Herbert W. Armstrong, 1892-1986.
Publisher, educator, broadcaster, humanitarian, “unofficial ambassador for world peace,” Herbert W. Armstrong was an acquaintance and friend of leaders from around the world.
Born in 1892, Mr. Armstrong experienced the advent of the industrial age, the transportation age, the nuclear age, the space age and the information age. He witnessed two world wars and revolutions in culture, economics, warfare and society.
Called into God’s service and away from a promising career in advertising, quite against his will, Mr. Armstrong endured years of poverty and the smallest of beginnings for what would become a gigantic worldwide work communicating God’s message of warning and inspiring hope.
He became a pioneer and then the world’s leader in televangelism and one of the most prominent religious leaders of the 20th century, watched, read and followed by millions worldwide.
Mr. Armstrong established Ambassador College in 1947 in Pasadena, and later founded two more campuses in Big Sandy, Texas, and Bricket Wood, England. Thousands of students were educated by this life-changing institution for higher learning.
In the latter part of his life, Mr. Armstrong met with heads of state and other high officials around the world. In his personal audiences with kings, princes, presidents, prime ministers, emperors, mayors, justices, members of the legislature and other leaders of government, society and business, he became known as an “ambassador without portfolio for world peace.”
When he died in 1986, Mr. Armstrong left behind a church with 725 congregations in 57 countries with a weekly worldwide attendance of 120,000 and 1,200 ministers. Another 210,000 people contributed to the work regularly, and the church received more than $160 million annually—more income than was received by Jimmy Swaggart, Oral Roberts, Jim Bakker, Jerry Falwell, or Robert Schuller, all popular televangelists at the time.
Swaggart’s, Roberts’s and Falwell’s programs were aired in 197, 192 and 172 television markets, respectively, but The World Tomorrow with Herbert Armstrong could be viewed on 382 stations and 36 radio outlets around the world.
The church’s flagship magazine, the Plain Truth, was published in seven languages with a worldwide circulation of 8.4 million. The church’s Good News Christian-living magazine had a circulation of 828,000. Added together, these two magazines exceeded the circulations of Time and Newsweek combined.
Under Mr. Armstrong, the church also produced a popular youth magazine with a circulation of 2.3 million, a 32-lesson correspondence course in which more than 2 million people enrolled over its 30-year lifespan, and an array of books and booklets. More than 40 million books or booklets were distributed over the course of Mr. Armstrong’s 50-year ministry, the most-requested of which was The United States and Britain in Prophecy, at 6 million. Between 1980 and 1985, the church distributed 447.5 million books, booklets, magazines, newspapers, lessons and letters. In 1985 alone, it answered 1.1 million telephone calls, received 6.7 million pieces of mail and added 2.1 million new names to its database.

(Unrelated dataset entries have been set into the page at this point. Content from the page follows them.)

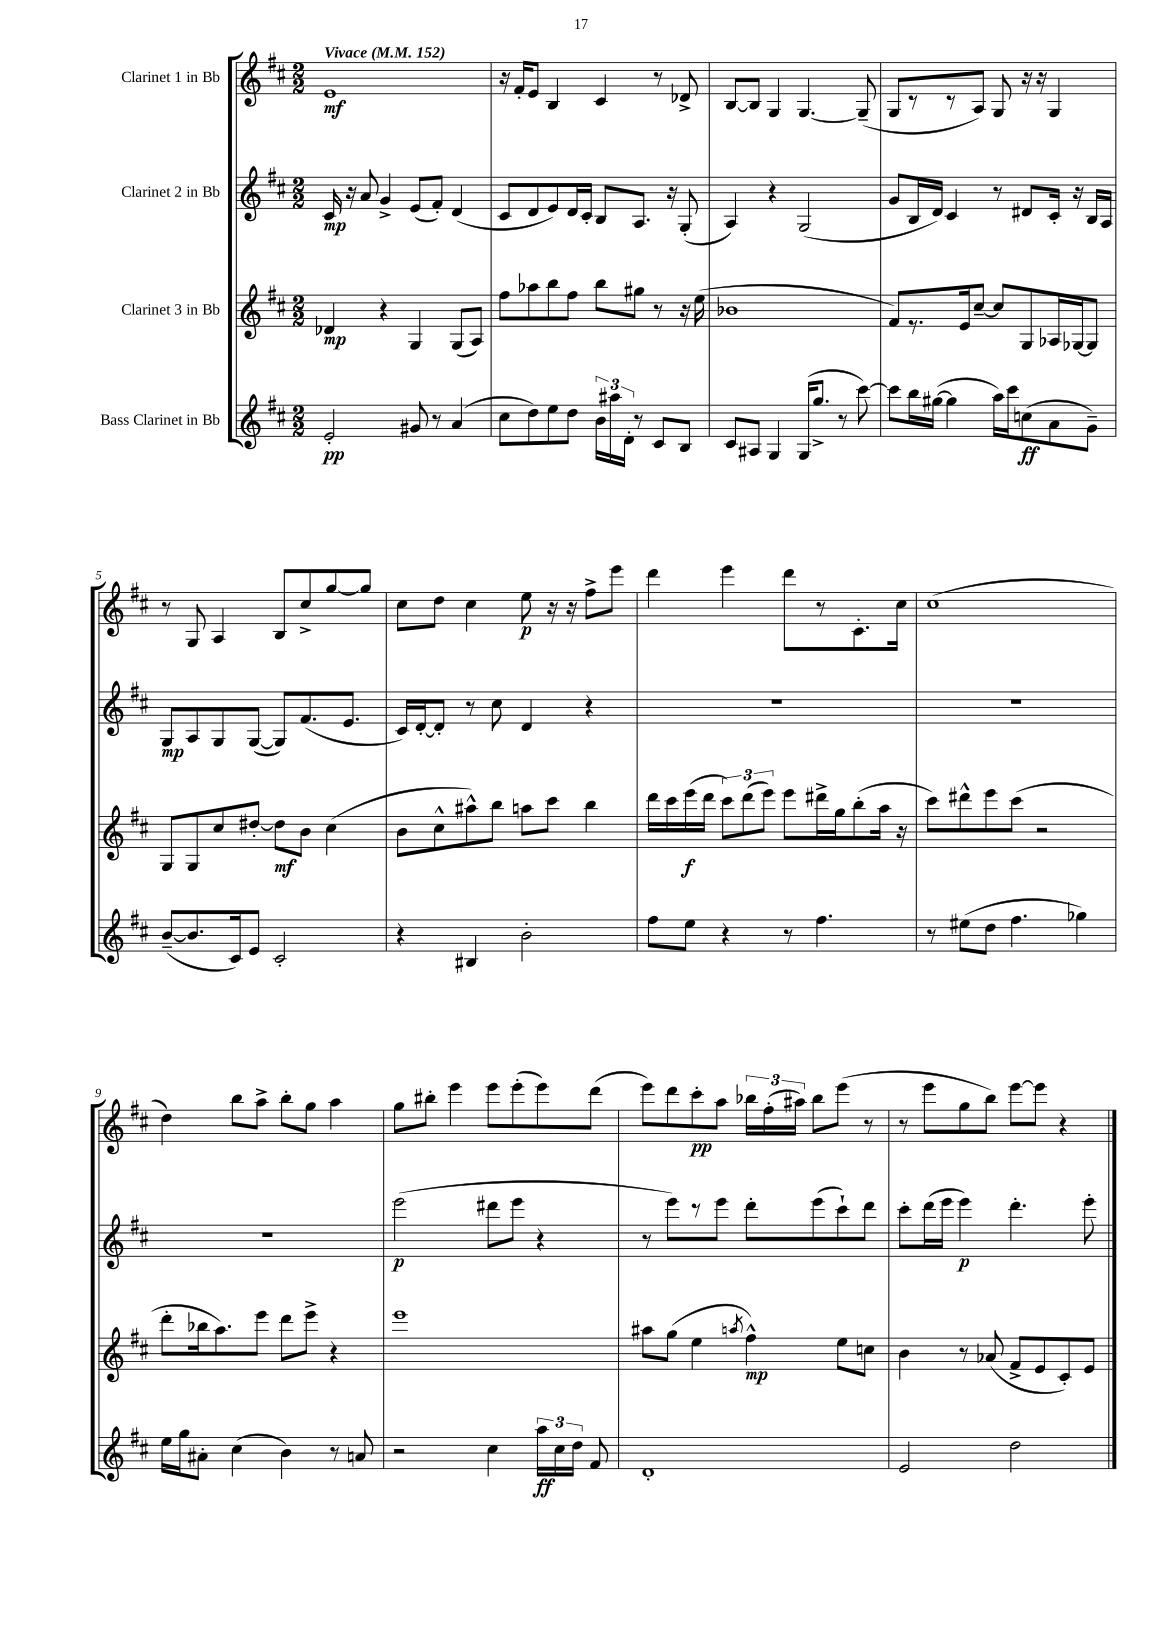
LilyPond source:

<<
\new StaffGroup <<
\new Staff = "s0" \with { instrumentName = "Clarinet 1 in Bb" } {
    \clef treble \key d \major \numericTimeSignature \time 2/2 \tempo "Vivace" 4 = 152
    \autoBeamOff e'1\mf |
    r16 fis'16[-. e'8] b4 cis'4 r8 des'8-> |
    b8[~ b8] g4 g4.~ g8--( |
    g8[ r8 r8 a8]) g8 r16 r16 g4 |
    r8 g8 a4 b8[ cis''8-> g''8~ g''8] |
    cis''8[ d''8] cis''4 e''8\p r16 r16 fis''8[-> e'''8] |
    d'''4 e'''4 d'''8[ r8 cis'8.-. cis''16] |
    cis''1( |
    d''4) b''8[ a''8]-> b''8[-. g''8] a''4 |
    g''8[ bis''8]-. e'''4 e'''8[ e'''8-.( e'''8) d'''8]( |
    e'''8[) d'''8 cis'''8-.\pp a''8] \tuplet 3/2 { bes''16[ fis''16-.( ais''16]) } bes''8[ e'''8]( r8 |
    r8 e'''8[ g''8 b''8]) e'''8[~ e'''8] r4 \bar "|." |
}
\new Staff = "s1" \with { instrumentName = "Clarinet 2 in Bb" } {
    \clef treble \key d \major \numericTimeSignature \time 2/2
    \autoBeamOff cis'16\mp r16 a'8 g'4-> e'8[( fis'8]-.) d'4( |
    cis'8[ d'8 e'8) d'16 cis'16]-. b8[ a8.] r16 g8-.( |
    a4) r4 g2( |
    g'8[ b16 d'16]) cis'4 r8 dis'8[ cis'16]-. r16 b16[ a16] |
    g8[\mp a8 g8 g8]~( g8[) fis'8.( e'8.] |
    cis'16[) d'16~-. d'8]-. r8 cis''8 d'4 r4 |
    R1 |
    R1 |
    R1 |
    e'''2\p( dis'''8[ e'''8] r4 |
    r8 e'''8[) r8 e'''8] d'''8[-. e'''8( cis'''8-!) d'''8] |
    cis'''8[-. d'''16( e'''16] e'''4\p) d'''4.-. e'''8-. \bar "|." |
}
\new Staff = "s2" \with { instrumentName = "Clarinet 3 in Bb" } {
    \clef treble \key d \major \numericTimeSignature \time 2/2
    \autoBeamOff des'4\mp r4 g4 g8[( a8]) |
    fis''8[ aes''8 b''8 fis''8] b''8[ gis''8] r8 r16 e''16( |
    bes'1 |
    fis'8[) r8. e'16 cis''8]~-- cis''8[ g8 aes16 ges16~ ges8] |
    g8[ g8 cis''8 dis''8]~-. dis''8[\mf b'8] cis''4( |
    b'8[ cis''8-^ ais''8-^) b''8] a''8[ cis'''8] b''4 |
    d'''16[ cis'''16 e'''16\f( d'''16] \tuplet 3/2 { cis'''8[) d'''8( e'''8]) } e'''8[ dis'''16-> g''16 b''8-.( a''16] r16 |
    cis'''8[) dis'''8-^ e'''8 cis'''8]( r2 |
    d'''8[-. bes''16 a''8.) e'''8] d'''8[ e'''8]-> r4 |
    e'''1 |
    ais''8[ g''8]( e''4 \acciaccatura { a''8 } fis''4-^\mp) e''8[ c''8] |
    b'4 r8 aes'8( fis'8[-> e'8 cis'8-.) e'8] \bar "|." |
}
\new Staff = "s3" \with { instrumentName = "Bass Clarinet in Bb" } {
    \clef treble \key d \major \numericTimeSignature \time 2/2
    \autoBeamOff e'2-.\pp gis'8 r8 a'4( |
    cis''8[ d''8) e''8 d''8] \tuplet 3/2 { b'16[ ais''16 d'16]-. } r8 cis'8[ b8] |
    cis'8[ ais8] g4 g16[( g''8.]-> r8 cis'''8~) |
    cis'''8[ b''16 gis''16]~( gis''4 a''16[) cis'''16 c''8\ff( a'8 g'8]--) |
    b'8[~--( b'8. cis'16) e'8] cis'2-. |
    r4 bis4 b'2-. |
    fis''8[ e''8] r4 r8 fis''4. |
    r8 eis''8[( d''8] fis''4. ges''4) |
    e''16[ g''16 ais'8]-. cis''4( b'4) r8 a'8 |
    r2 cis''4 \tuplet 3/2 { a''16[\ff cis''16 d''16] } fis'8 |
    d'1-. |
    e'2 d''2 \bar "|." |
}
>>
>>
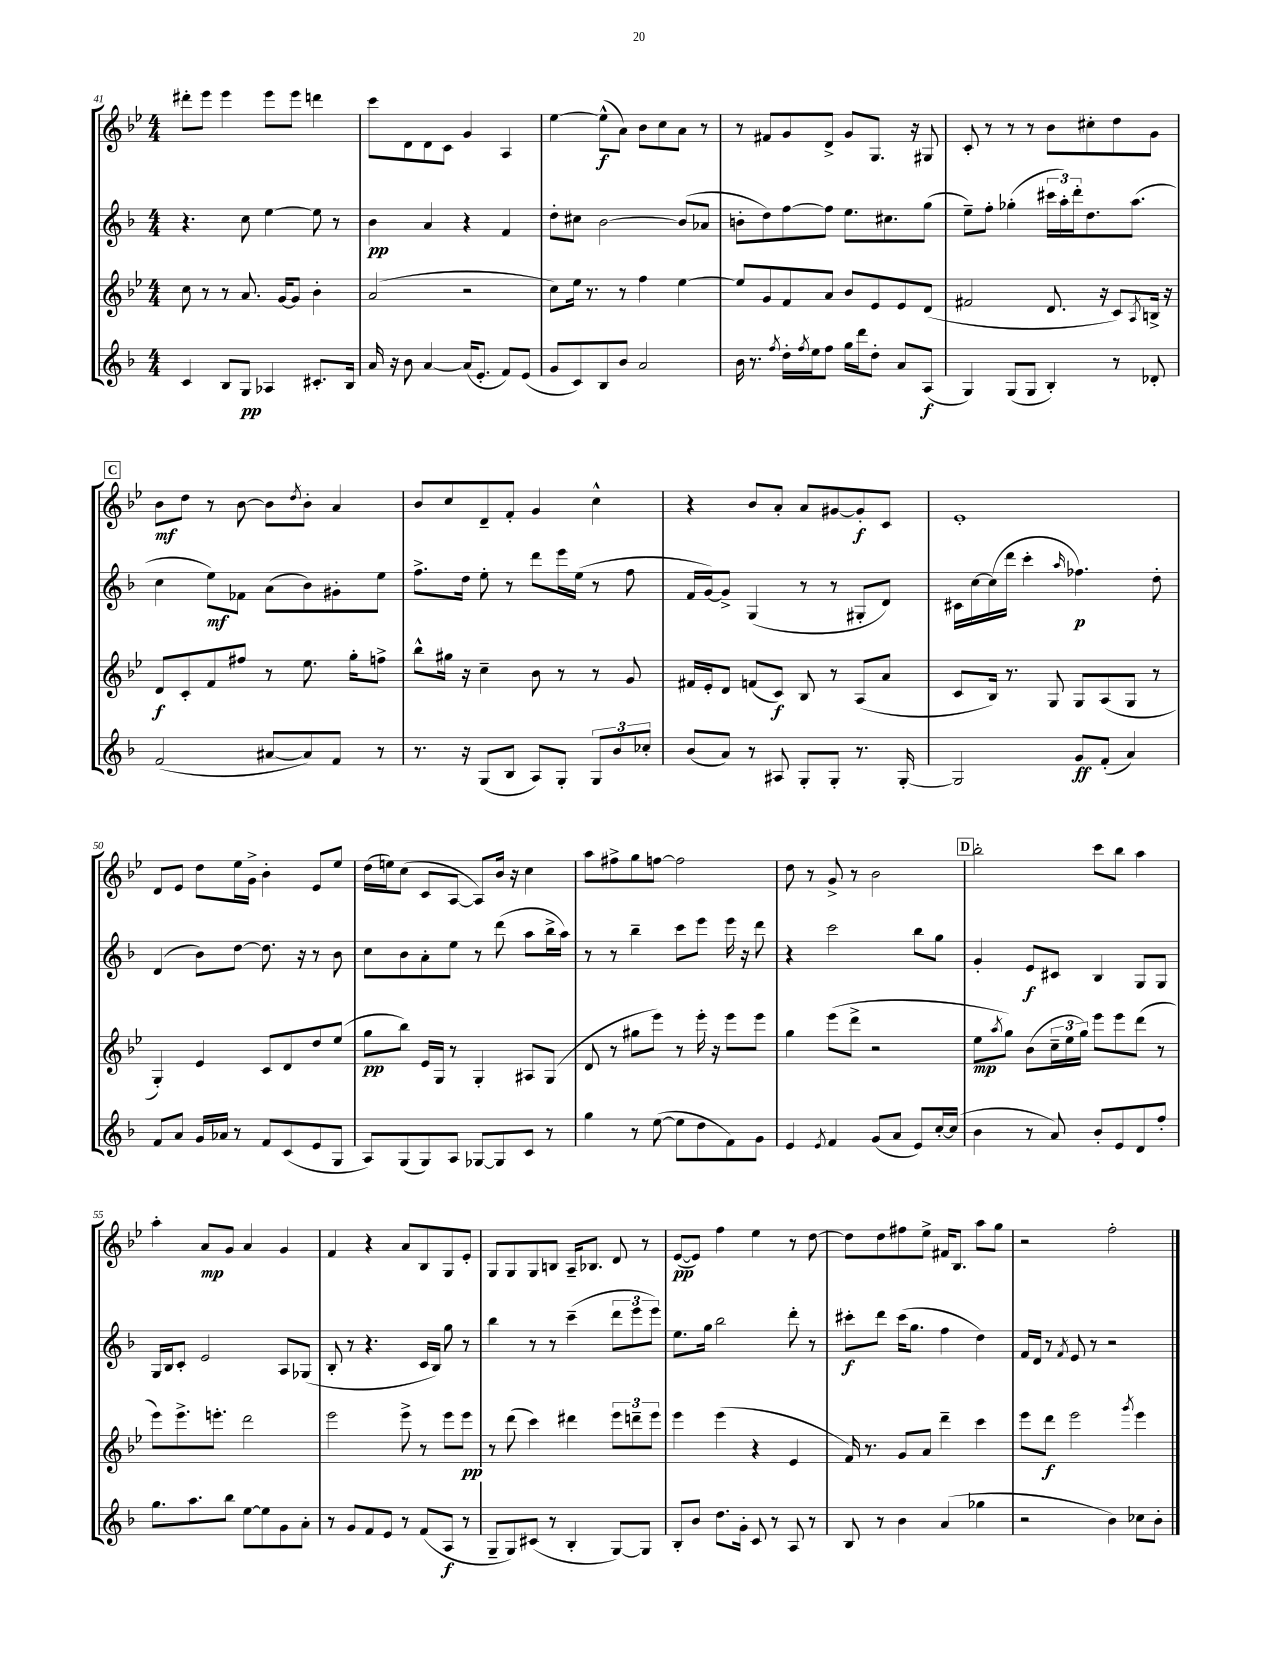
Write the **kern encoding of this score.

**kern	**kern	**kern	**kern
*staff4	*staff3	*staff2	*staff1
*clefG2	*clefG2	*clefG2	*clefG2
*k[b-]	*k[b-e-]	*k[b-]	*k[b-e-]
*M4/4	*M4/4	*M4/4	*M4/4
4c	8cc	4.r	8ddd#'
.	8r	.	8eee-
8B-	8r	.	4eee-
8G	8.a	8cc	.
4A-	.	[4ee	8eee-
.	[16g	.	.
.	8g]	.	8eee-
8.c#'	4b-'	8ee]	4ddd
.	.	8r	.
16B-	.	.	.
=	=	=	=
16a	(2a	4b-	8ccc
16r	.	.	.
8b-	.	.	8d
[4a	.	4a	8d
.	.	.	8c
(16a]	2r	4r	4g
8.e'	.	.	.
8f)	.	4f	4A
(8e	.	.	.
=	=	=	=
8g	8cc)	8dd'	[4ee-
8c)	16ee-	8cc#	.
.	8.r	.	.
8B-	.	[2b-	(8ee-^^]
8b-	8r	.	8a)
2a	4ff	.	8b-
.	.	.	8cc
.	[4ee-	(8b-]	8a
.	.	8a-	8r
=	=	=	=
16b-	8ee-]	8b'	8r
8.r	.	.	.
.	8g	8dd)	8f#
8qff	.	.	.
16dd'	8f	[8ff	8g
8qff	.	.	.
16ee	.	.	.
8ff	8a	8ff]	8d^
16gg	8b-	8.ee	8g
16ddd	.	.	.
8dd'	8e-	.	8.G
.	.	8.cc#	.
8a	8e-	.	.
.	.	.	16r
(8A	(8d	(8gg	8G#
=	=	=	=
4G)	2f#	8ee~)	8c'
.	.	8ff'	8r
(8G	.	(4gg-'	8r
8G	.	.	8r
4B-')	8.d	24ccc#	8b-
.	.	24aa')	.
.	.	24ddd'	.
.	.	8.dd	8cc#'
.	16r	.	.
8r	8c)	.	8dd
.	.	(8.aa	.
.	8qA	.	.
8d-'	16B^	.	8g
.	16r	.	.
=	=	=	=
(2f	8d	4cc	8b-
.	8c'	.	8dd
.	8f	8ee)	8r
.	8ff#	8f-	[8b-
[8a#	8r	(8a	8b-]
.	.	.	8qdd
8a#])	8.ee-	8b-)	8b-'
8f	.	8g#'	4a
.	16gg'	.	.
8r	8ff^	8ee	.
=	=	=	=
8.r	8bb-^^	8.ff^	8b-
.	16gg#	.	8cc
16r	16r	16dd	.
(8G	4cc~	8ee'	8d~
8B-	.	8r	8f'
8A)	8b-	8ddd	4g
8G'	8r	16eee	.
.	.	(16ee	.
12G	8r	8r	4cc^^
12b-	.	.	.
.	8g	8ff	.
12cc-'	.	.	.
=	=	=	=
(8b-	16f#	16f	4r
.	16e-'	[16g)	.
8a)	8d	8g^]	.
8r	(8f	(4G	8b-
8A#	8c)	.	8a'
8G'	8B-	8r	8a
8G'	8r	8r	[8g#
8.r	(8A	8G#'	8g#']
.	8a	8d)	8c
[16G'	.	.	.
=	=	=	=
2G]	8c	16c#	1e-'
.	.	[16cc	.
.	16B-)	(16cc]	.
.	8.r	16ddd	.
.	.	4ccc'	.
.	8G	.	.
.	.	16qqaa	.
8g	8G	4.ff-)	.
(8f'	(8A	.	.
4a)	8G	.	.
.	8r	8dd'	.
=	=	=	=
8f	4G')	(4d	8d
8a	.	.	8e-
16g	4e-	8b-)	8dd
16a-	.	.	.
8r	.	[8dd	16ee-
.	.	.	16g^
8f	8c	8.dd]	4b-'
(8c	8d	.	.
.	.	16r	.
8e	8dd	8r	8e-
8G	(8ee-	8b-	8ee-
=	=	=	=
8A)	8gg	8cc	(16dd
.	.	.	16ee)
(8G	8bb-)	8b-	(8cc
8G)	16e-	8a'	8c
.	16G	.	.
8A	8r	8ee	[8A
[8G-	4G'	8r	8A])
8G-]	.	(8ddd	16b-
.	.	.	16r
8c	8A#	8aa	4cc
8r	(8G	16bb-^	.
.	.	16aa)	.
=	=	=	=
4gg	8d	8r	8aa
.	8r	8r	8ff#^
8r	8gg#	4bb-~	8gg
([8ee	8eee-)	.	[8ff
8ee]	8r	8ccc	2ff]
8dd	16eee-'	8eee	.
.	16r	.	.
8f)	8eee-	16eee	.
.	.	16r	.
8g	8eee-	8ddd	.
=	=	=	=
4e	4gg	4r	8dd
.	.	.	8r
8qe	.	.	.
4f	(8eee-	2ccc	8g^
.	8ddd^	.	8r
(8g	2r	.	2b-
8a	.	.	.
8e)	.	8bb-	.
[16cc'	.	8gg	.
(16cc]	.	.	.
=	=	=	=
4b-	8ee-	4g'	2bb-'
.	8qaa	.	.
.	8gg)	.	.
8r	(8b-	8e	.
8a)	24cc~	8c#	.
.	24ee-	.	.
.	24gg)	.	.
8b-'	8eee-	4B-	8ccc
8e	8eee-	.	8bb-
8d	(8ddd	8G	4aa
8ff'	8r	8G	.
=	=	=	=
8.gg	8eee-)	16G	4aa'
.	.	16B-	.
.	8.eee-^	8c'	.
8.aa	.	.	.
.	.	2e	8a
.	8.eee'	.	.
8bb-	.	.	8g
[8ee	2ddd	.	4a
8ee]	.	.	.
8g	.	8A	4g
8a'	.	(8G-	.
=	=	=	=
8r	2eee-	8B-'	4f
8g	.	8r	.
8f	.	4.r	4r
8e	.	.	.
8r	8eee-^	.	8a
(8f	8r	16c	8B-
.	.	16B-)	.
8A	8eee-	8gg	8G
8r	8eee-	8r	8e-'
=	=	=	=
8G~	8r	4bb-	8G
8G)	(8ddd	.	8G
(8c#	4ccc)	8r	8G
8r	.	8r	8B
4B-'	4ddd#	(4ccc~	16A~
.	.	.	8.B-
[8G)	12eee-	12ddd	8d
.	12ddd~	12eee	.
8G]	.	.	8r
.	12eee-	12eee)	.
=	=	=	=
8B-'	4eee-	8.ee	([8e-
8b-	.	.	8e-])
.	.	16gg	.
8.dd	(4eee-	2bb-	4ff
16g'	.	.	.
8c	4r	.	4ee-
8r	.	.	.
8A	4e-	8ddd'	8r
8r	.	8r	[8dd
=	=	=	=
8B-	16f)	8ccc#'	8dd]
.	8.r	.	.
8r	.	8ddd	8dd
4b-	8g	(16ccc#	8ff#
.	.	8.gg	.
.	8a	.	8ee-^
(4a	4ddd~	4ff	16f#
.	.	.	8.B-
4gg-	4ccc	4dd)	8aa
.	.	.	8gg
=	=	=	=
2r	8eee-	16f	2r
.	.	16d	.
.	8ddd	8r	.
.	.	8qf	.
.	2eee-	8e	.
.	.	8r	.
4b-)	.	2r	2ff'
.	8qggg	.	.
8cc-	4eee-	.	.
8b-'	.	.	.
==	==	==	==
*-	*-	*-	*-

At the end of 1985, as soon as it arrived from the printer, Mr. Armstrong’s final book was requested more than any other. In less than four months, 740,000 people requested Mystery of the Ages, making it the fastest-moving publication the church had ever produced.
Although Mr. Armstrong’s successors would disagree, United States President Ronald Reagan summed up the sentiments of church members and non-members alike upon the news of his death: “Mr. Armstrong contributed to sharing the word of the Lord with his community and with people throughout the nation,” he said. “You can take pride in his legacy.”